Studies carried out by various researchers say that more people have been found with antibodies in larger populations, pointing toward the onset of herd immunity. Experts say at least 70 percent of the population studied by them have immunity, or developed coronavirus antibodies, though it may not 'guarantee' longer immunity among them.
A study in Germany by Hendrik Streeck, virologist at the University of Bonn found that 14 percent among the 500 people he tested had antibodies. This was in Heinsberg, the epicenter of coronavirus outbreak in Germany.
It means that 0.37 percent were killed by the virus, and almost 15 percent of the population cannot be infected by the novel coronavirus, while the process of reaching herd immunity is on its way, said researchers, reports SCMP.
Studies found more people infected than reported
Another antibody study by Jayanta Bhattacharya and Eran Bendavid from Stanford University revealed that between 48,000 to 81,000 people in Santa Clara County of US's California were found infected by COVID-19 earlier this month and the number was 50 to 85 times of what was officially reported.
Study from University of Southern California found that between 221,000 and 442,000 people in Los Angeles County might have been infected, while the official number was 8,000 at the time, further finding antibodies in 4.1 percent of adults.
But experts were fiercely critical of the Stanford study in particular. Critics said recruiting participants through Facebook would attract people who were likely to have symptoms associated with Covid-19 and simply wanted to be tested. There were also relatively few participants from low-income and minority populations, as well as concerns about false positives and questions about methods used to adjust for error.
A Netherlands study this month by Hans Zaaijer, virologist from Dutch national blood bank Sanquin, found antibodies in about 3 percent of the population. However, he added that "herd immunity" was far away in the country.
A Study from Chelsea's Boston suburb by pathologists from Massachusetts General Hospital, Vivek Naranbhai and John Iafrate found 31.5 percent of samples among 200 random street pedestrians had antibodies for SARS-CoV-2 in their blood.

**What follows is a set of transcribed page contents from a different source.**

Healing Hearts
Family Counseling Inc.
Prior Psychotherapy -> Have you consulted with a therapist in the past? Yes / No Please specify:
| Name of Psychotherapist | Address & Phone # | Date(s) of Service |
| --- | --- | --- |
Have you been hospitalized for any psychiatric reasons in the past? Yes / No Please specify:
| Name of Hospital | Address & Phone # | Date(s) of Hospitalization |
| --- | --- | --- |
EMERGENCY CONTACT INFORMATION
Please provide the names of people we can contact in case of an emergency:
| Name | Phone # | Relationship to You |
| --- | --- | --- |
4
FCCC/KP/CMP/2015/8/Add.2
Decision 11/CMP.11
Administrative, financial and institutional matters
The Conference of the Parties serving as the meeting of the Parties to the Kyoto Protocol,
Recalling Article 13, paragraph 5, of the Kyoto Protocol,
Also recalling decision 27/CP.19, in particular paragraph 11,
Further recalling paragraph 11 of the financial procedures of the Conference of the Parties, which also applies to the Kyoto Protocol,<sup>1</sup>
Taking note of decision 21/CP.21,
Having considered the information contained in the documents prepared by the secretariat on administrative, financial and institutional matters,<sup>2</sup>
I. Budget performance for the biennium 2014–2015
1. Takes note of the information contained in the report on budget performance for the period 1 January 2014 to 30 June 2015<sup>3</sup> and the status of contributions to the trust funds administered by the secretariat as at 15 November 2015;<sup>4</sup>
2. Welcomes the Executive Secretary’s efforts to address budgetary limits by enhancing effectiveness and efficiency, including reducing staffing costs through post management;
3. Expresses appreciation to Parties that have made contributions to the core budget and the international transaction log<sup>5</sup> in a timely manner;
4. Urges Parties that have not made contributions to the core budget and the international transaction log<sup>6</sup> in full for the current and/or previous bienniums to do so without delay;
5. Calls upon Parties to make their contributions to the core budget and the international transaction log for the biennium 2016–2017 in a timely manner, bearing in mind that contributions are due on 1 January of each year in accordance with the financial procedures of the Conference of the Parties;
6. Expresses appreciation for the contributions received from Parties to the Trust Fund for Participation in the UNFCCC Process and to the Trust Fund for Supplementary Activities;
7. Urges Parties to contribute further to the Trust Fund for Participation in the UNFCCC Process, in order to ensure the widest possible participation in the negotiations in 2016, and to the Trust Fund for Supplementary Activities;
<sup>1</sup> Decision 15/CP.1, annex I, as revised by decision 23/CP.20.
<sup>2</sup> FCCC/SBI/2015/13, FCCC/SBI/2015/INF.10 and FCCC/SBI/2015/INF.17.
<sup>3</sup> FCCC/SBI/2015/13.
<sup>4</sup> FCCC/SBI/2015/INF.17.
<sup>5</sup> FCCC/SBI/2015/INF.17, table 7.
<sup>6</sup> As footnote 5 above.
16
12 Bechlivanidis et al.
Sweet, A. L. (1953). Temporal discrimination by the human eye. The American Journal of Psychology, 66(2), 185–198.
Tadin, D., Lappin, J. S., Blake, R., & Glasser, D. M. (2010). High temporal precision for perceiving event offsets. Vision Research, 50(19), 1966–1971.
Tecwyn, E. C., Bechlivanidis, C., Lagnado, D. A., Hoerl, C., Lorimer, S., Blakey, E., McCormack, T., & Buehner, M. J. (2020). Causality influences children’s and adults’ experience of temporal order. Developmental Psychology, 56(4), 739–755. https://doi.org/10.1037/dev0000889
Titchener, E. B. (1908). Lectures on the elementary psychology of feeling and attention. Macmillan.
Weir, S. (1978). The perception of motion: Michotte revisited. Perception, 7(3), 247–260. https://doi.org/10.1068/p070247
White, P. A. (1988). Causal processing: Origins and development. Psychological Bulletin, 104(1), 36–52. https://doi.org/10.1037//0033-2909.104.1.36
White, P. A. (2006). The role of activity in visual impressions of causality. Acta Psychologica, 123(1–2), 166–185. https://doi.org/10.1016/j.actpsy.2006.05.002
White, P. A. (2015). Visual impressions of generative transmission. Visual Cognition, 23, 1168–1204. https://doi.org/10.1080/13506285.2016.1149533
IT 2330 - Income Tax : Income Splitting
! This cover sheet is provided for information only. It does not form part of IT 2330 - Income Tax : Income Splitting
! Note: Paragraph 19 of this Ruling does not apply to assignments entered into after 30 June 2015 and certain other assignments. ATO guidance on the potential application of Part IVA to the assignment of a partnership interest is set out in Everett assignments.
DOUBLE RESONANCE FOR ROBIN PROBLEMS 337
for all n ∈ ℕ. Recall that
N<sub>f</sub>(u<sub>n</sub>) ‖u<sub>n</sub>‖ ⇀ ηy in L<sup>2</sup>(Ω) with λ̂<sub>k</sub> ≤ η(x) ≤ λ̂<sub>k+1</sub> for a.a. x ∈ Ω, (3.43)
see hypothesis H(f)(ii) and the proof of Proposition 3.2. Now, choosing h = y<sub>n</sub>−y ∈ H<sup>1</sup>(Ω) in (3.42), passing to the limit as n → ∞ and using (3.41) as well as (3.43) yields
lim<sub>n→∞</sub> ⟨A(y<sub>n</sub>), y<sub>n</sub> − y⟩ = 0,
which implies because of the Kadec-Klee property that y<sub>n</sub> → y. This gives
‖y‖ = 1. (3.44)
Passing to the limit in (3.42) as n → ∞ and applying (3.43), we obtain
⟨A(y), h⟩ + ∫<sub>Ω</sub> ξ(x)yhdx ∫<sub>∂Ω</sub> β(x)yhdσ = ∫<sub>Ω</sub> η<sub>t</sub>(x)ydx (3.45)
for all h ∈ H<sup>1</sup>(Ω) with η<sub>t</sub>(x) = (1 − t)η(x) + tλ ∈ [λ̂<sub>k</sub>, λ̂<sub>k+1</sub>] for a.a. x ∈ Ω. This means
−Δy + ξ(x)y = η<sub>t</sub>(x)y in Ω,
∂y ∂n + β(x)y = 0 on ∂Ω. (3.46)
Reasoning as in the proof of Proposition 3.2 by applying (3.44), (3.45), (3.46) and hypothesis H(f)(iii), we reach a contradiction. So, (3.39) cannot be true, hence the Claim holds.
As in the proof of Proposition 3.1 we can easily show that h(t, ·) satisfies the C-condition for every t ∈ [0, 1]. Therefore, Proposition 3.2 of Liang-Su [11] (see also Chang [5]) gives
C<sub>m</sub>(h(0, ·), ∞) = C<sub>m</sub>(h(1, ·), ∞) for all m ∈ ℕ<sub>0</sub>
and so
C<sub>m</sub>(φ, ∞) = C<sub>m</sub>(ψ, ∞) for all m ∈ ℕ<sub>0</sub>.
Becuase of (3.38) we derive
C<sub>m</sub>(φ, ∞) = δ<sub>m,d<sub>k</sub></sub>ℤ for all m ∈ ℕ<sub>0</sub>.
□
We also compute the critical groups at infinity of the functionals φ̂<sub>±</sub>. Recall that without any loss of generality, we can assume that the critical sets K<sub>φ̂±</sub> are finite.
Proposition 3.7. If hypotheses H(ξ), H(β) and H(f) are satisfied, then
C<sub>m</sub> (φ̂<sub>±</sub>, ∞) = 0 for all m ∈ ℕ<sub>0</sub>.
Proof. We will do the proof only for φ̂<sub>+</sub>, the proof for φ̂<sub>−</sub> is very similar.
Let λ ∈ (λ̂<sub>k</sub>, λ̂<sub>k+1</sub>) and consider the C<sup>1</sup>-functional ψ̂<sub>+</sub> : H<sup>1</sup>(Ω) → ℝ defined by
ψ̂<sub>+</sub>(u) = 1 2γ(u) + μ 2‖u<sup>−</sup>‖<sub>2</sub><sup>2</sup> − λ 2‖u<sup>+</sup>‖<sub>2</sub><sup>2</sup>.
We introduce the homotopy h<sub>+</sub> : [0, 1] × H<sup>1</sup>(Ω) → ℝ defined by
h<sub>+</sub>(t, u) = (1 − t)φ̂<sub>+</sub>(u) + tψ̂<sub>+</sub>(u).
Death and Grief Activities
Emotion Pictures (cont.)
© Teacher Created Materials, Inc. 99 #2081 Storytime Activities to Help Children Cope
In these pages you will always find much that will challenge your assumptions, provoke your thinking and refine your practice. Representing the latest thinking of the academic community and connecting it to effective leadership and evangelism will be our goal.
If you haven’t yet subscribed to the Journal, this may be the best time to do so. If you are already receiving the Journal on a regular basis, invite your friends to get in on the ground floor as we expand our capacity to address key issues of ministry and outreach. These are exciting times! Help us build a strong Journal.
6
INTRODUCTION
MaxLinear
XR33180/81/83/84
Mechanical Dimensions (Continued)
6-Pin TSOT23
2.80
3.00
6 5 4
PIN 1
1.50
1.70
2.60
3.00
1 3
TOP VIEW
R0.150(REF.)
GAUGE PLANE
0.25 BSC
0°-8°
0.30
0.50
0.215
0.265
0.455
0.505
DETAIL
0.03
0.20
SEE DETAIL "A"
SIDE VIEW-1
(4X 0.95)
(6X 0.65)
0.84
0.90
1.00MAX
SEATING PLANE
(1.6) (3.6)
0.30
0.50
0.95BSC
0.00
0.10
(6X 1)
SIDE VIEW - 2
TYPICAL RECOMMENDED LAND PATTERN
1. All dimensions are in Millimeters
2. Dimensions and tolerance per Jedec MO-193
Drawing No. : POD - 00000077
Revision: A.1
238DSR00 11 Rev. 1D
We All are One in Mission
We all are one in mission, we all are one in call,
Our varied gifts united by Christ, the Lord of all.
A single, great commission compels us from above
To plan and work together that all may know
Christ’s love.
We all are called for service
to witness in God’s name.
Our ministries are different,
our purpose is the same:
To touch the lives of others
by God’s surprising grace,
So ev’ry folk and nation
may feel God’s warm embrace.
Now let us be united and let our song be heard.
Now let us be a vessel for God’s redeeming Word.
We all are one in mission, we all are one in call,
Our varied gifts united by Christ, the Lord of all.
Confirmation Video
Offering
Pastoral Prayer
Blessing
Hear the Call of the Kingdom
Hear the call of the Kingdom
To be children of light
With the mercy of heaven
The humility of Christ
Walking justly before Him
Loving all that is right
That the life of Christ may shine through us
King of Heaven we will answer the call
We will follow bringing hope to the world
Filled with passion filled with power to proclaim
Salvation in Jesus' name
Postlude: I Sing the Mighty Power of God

However the researchers, acknowledging the fact that these samples may not represent the whole of Chelsea, said that false positives in testing process might also be the case. They said that presence of antibodies did not necessarily mean one is immune to coronavirus.
Case of high rates of false positives among lab tests, was an opinion shared by Christian Drosten, virologist at the Charité University Hospital, Berlin, who insisted that it could be detecting antibodies against seasonal coronaviruses too.
Assessing the Stanford study, Andrew Gelman, the director of Applied Statistics Centre at the Columbia University, wrote that the authors of the study "owe us all an apology" saying that they were a product of statistical error.